Redemption of warrants for cash. Once the warrants become exercisable, the Company may redeem the Public Warrants for cash (except with respect to the Private Placement Warrants):

 

   

in whole and not in part;

 

   

at a price of $0.01 per warrant;

 

   

upon a minimum of 30 days’ prior written notice of redemption; and

 

   

if, and only if, the last reported sales price (the “closing price”) of the Class A ordinary shares equals or exceeds $18.00 per share (as adjusted for share splits, share capitalizations, reorganizations, recapitalizations and the like) for any 20 trading days within a 30-trading day period ending on the third trading day prior to the date on which the Company sends the notice of redemption to the warrant holders.

If and when the warrants become redeemable by the Company, the Company may exercise its redemption right even if it is unable to register or qualify the underlying securities for sale under all applicable state securities laws. If the Company calls the Public Warrants for redemption, as described above, management will have the option to require any holder that wishes to exercise the Public Warrants to do so on a “cashless basis,” as described in the warrant agreement.

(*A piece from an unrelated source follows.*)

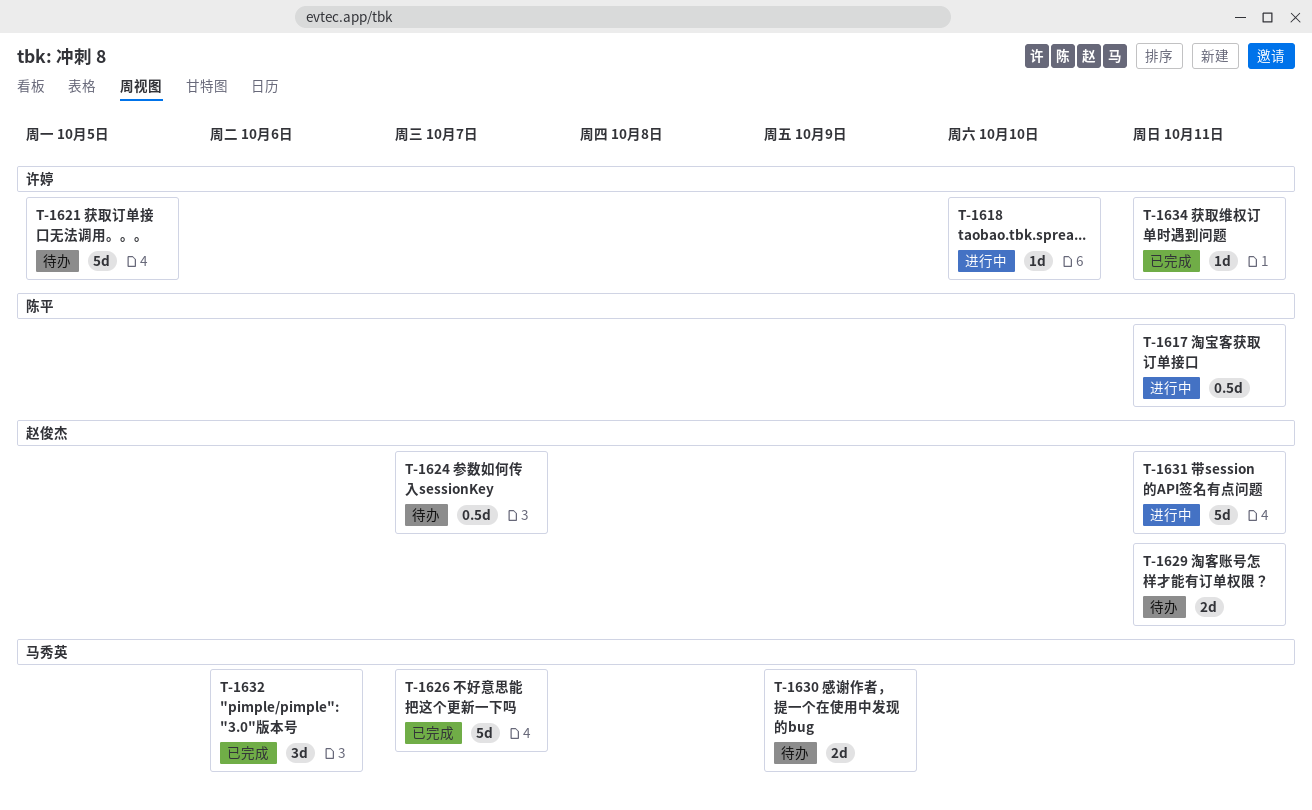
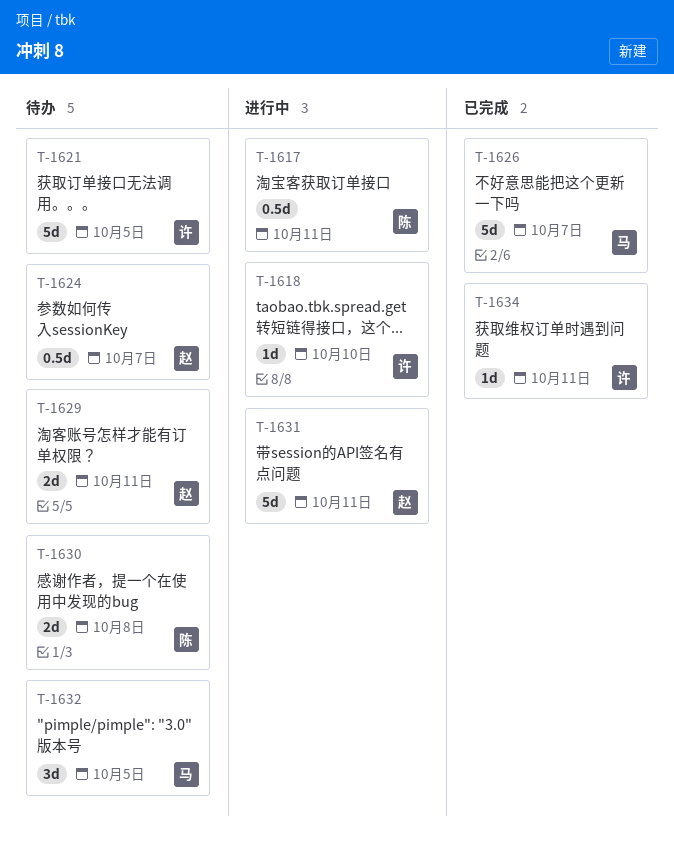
T-1630, owner: 马秀英 -> 陈平
T-1630, due: Oct 9 -> Oct 8
T-1632, status: 已完成 -> 待办
T-1632, due: Oct 6 -> Oct 5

If the Company has not completed the initial Business Combination within the Combination Period and the Company liquidates the funds held in the Trust Account, holders of warrants will not receive any of such funds with respect to their warrants, nor will they receive any distribution from the Company’s assets held outside of the Trust Account with the respect to such warrants. Accordingly, the warrants may expire worthless.

Note 8—Subsequent Events

The Company evaluated subsequent events and transactions that occurred after the balance sheet date up to the date that the financial statement was available to be issued and has concluded that all such events that would require adjustment or disclosure have been recognized or disclosed.